ギリギリまだ朝の時間で遅刻扱いにならなくて済んだけど、一部始終を聞かれて現在話してみた。
ちなみに彼女は黒崎沙織。陶華と同じ中学校の頃からの付き合いで、かなり仲良し。
まぁ、その何と言うか変っている人と言うか(私もよく変わっているとは言われるけど)不思議な奴。
「へぇ〜ってさ、結構大変だったんだよ。陶華から変な事聞いちゃったし」
「変な事じゃないって! 真理酷いなぁー」
陶華が私をペチペチと叩いてきたのでよけながらクスクス笑った。陶華の反応が妙に面白いので。
今はこんな笑ってられるけど、いや実は笑っていられない気がした。実際かなり恐れている。
……もし、本当に先輩が殺人鬼なのだとしたら。考えたくないと言う私情を抑えられない。
「……あれ、真理知らなかったの? 結構前にも乗ってるんだよ、脱獄殺人鬼」
シィン…………私と陶華、二人の空気が一気に冷たくなった。いや、動揺し始めていた。
今日は何回不思議な出来事があれば気が済むのか、何かに思わず問いたくなる。
山瀬先輩の殺人鬼の噂はどうやら本当らしい。……何しろ妙にニュースに詳しい沙織が言うのだから。
「へぇ……って、あれ? 真理〜?」
焦りながら横を振り向いた陶華はえっ?と驚いた顔をする。すぐ横に居た私が居なくなっていたからだ。

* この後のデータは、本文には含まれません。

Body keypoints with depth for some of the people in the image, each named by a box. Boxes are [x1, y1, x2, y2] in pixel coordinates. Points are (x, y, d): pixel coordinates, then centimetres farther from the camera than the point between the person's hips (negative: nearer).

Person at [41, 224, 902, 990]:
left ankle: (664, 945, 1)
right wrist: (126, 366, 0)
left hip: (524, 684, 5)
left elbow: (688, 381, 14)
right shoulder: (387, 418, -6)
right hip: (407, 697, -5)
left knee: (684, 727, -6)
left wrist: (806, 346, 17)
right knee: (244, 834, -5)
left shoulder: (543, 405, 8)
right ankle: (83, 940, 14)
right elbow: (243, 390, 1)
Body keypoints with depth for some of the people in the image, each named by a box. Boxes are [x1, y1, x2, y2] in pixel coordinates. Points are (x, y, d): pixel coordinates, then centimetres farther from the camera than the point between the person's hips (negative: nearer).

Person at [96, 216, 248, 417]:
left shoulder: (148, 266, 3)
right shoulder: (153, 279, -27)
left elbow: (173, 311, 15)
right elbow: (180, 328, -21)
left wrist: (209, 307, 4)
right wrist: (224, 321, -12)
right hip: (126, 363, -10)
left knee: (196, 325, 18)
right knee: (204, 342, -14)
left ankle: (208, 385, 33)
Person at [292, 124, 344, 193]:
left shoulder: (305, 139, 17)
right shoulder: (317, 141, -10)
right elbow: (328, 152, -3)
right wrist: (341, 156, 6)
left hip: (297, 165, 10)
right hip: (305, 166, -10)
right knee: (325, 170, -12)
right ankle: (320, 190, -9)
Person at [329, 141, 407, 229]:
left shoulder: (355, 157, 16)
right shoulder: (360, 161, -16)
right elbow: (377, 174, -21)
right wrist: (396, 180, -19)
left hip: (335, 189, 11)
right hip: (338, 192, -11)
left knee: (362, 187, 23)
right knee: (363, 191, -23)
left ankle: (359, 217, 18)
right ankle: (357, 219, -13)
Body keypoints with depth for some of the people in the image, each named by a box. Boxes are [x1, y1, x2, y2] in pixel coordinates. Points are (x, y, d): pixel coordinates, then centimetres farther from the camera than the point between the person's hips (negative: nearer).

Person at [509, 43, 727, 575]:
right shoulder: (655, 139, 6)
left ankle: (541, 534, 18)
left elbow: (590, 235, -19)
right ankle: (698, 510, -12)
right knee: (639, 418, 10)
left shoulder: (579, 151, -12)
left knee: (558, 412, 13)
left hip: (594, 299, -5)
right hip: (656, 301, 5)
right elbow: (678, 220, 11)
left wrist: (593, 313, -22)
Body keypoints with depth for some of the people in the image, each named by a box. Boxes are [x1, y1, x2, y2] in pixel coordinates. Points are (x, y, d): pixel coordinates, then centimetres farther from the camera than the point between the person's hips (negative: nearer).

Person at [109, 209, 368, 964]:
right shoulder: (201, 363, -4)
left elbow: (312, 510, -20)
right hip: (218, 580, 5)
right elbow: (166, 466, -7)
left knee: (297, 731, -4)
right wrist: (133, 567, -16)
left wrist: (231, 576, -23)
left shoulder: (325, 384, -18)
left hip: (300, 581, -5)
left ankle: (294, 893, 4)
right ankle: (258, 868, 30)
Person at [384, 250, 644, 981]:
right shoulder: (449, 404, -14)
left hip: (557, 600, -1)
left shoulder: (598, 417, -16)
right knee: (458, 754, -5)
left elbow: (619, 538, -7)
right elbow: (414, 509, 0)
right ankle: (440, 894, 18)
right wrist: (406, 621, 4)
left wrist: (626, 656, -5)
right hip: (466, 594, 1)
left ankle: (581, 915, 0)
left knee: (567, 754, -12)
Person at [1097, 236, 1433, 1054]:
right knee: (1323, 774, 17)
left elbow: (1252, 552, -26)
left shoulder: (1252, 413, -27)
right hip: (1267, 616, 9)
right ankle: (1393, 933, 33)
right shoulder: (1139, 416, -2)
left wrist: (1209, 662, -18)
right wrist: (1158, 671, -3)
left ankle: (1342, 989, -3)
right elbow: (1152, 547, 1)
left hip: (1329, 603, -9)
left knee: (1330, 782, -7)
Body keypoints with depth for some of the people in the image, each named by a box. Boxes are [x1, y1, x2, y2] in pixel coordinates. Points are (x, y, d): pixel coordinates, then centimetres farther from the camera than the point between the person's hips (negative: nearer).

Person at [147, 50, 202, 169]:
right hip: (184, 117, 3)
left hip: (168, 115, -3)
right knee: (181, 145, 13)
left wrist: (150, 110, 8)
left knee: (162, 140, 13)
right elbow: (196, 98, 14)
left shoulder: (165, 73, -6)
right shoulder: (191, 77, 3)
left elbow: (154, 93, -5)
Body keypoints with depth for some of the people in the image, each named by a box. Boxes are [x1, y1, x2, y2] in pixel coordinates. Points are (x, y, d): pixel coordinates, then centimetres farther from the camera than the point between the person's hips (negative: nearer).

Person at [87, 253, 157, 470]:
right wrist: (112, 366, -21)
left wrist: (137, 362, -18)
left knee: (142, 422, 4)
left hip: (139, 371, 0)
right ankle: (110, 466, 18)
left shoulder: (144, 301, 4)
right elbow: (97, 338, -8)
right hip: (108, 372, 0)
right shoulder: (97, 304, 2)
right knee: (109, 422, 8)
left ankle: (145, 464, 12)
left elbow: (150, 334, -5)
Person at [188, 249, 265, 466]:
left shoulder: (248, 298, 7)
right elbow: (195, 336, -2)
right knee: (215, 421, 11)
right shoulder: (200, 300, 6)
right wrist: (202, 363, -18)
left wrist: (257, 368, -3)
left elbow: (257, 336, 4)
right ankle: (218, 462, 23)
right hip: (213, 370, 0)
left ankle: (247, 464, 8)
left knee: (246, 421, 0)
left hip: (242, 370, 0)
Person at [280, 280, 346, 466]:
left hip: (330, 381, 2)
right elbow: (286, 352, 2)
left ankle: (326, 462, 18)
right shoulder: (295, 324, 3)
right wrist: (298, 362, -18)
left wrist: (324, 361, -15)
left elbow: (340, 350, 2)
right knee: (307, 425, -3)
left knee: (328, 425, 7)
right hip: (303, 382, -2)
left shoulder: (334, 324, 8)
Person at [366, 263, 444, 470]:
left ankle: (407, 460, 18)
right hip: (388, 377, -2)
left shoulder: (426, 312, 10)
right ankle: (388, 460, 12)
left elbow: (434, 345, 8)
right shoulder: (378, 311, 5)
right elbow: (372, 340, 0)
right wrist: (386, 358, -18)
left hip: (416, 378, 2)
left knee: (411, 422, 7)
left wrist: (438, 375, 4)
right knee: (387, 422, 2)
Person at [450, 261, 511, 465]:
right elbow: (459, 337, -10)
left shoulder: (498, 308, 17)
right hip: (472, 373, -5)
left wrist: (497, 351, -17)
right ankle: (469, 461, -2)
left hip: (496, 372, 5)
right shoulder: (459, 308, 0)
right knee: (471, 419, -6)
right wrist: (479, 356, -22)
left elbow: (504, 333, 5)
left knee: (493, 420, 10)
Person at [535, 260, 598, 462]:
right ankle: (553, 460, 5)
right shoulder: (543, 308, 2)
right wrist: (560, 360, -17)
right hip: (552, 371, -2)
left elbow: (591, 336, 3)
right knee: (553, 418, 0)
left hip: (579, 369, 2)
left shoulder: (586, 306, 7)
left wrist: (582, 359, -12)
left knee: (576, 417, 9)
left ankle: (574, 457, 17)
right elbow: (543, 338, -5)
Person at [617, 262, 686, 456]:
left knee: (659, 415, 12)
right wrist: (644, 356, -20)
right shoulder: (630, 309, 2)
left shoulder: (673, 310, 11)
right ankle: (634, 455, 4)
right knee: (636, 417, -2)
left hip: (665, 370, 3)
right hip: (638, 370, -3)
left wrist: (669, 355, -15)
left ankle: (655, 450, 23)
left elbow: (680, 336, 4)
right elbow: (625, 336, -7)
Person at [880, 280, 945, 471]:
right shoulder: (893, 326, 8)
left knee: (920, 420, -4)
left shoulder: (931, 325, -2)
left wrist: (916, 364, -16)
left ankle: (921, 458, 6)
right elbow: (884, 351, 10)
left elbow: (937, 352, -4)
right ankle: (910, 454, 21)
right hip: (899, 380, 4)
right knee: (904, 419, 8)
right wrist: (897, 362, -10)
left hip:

私は後ろを向いた陶華に手を振りながら「気分転換」と言って教室を出る。実際は気分転換出来そうにも無い。あまりにも、突然過ぎる事ばかりで意味不明だ。
……頭を冷やしたいと言うべきだったのかも知れない。私は1人そんな事を思いつつ屋上へと向かう。
屋上の鍵は無用心にも開いていて私は迷う事無く扉を開けて屋上へと入った。
「寒っ」
流石11月。寒い風が私の頬を掠り髪を少し浮かした。
確かに頭を冷やすと言う表現は別の意味であっていたのかもしれない、と考える。
(……どうしてこうなっちゃったんだろう)
何かの歯車は何処で狂い始めたのか。何故先輩が(恐らくだけど)脱獄して殺人鬼になっているのか。
ひょっとすれば陶華だって沙織だって私だって殺されてしまうかもしれない…………無い事を願うけど。
考えても分からない。それは分かっていたけれど私はまだ考え続けていた。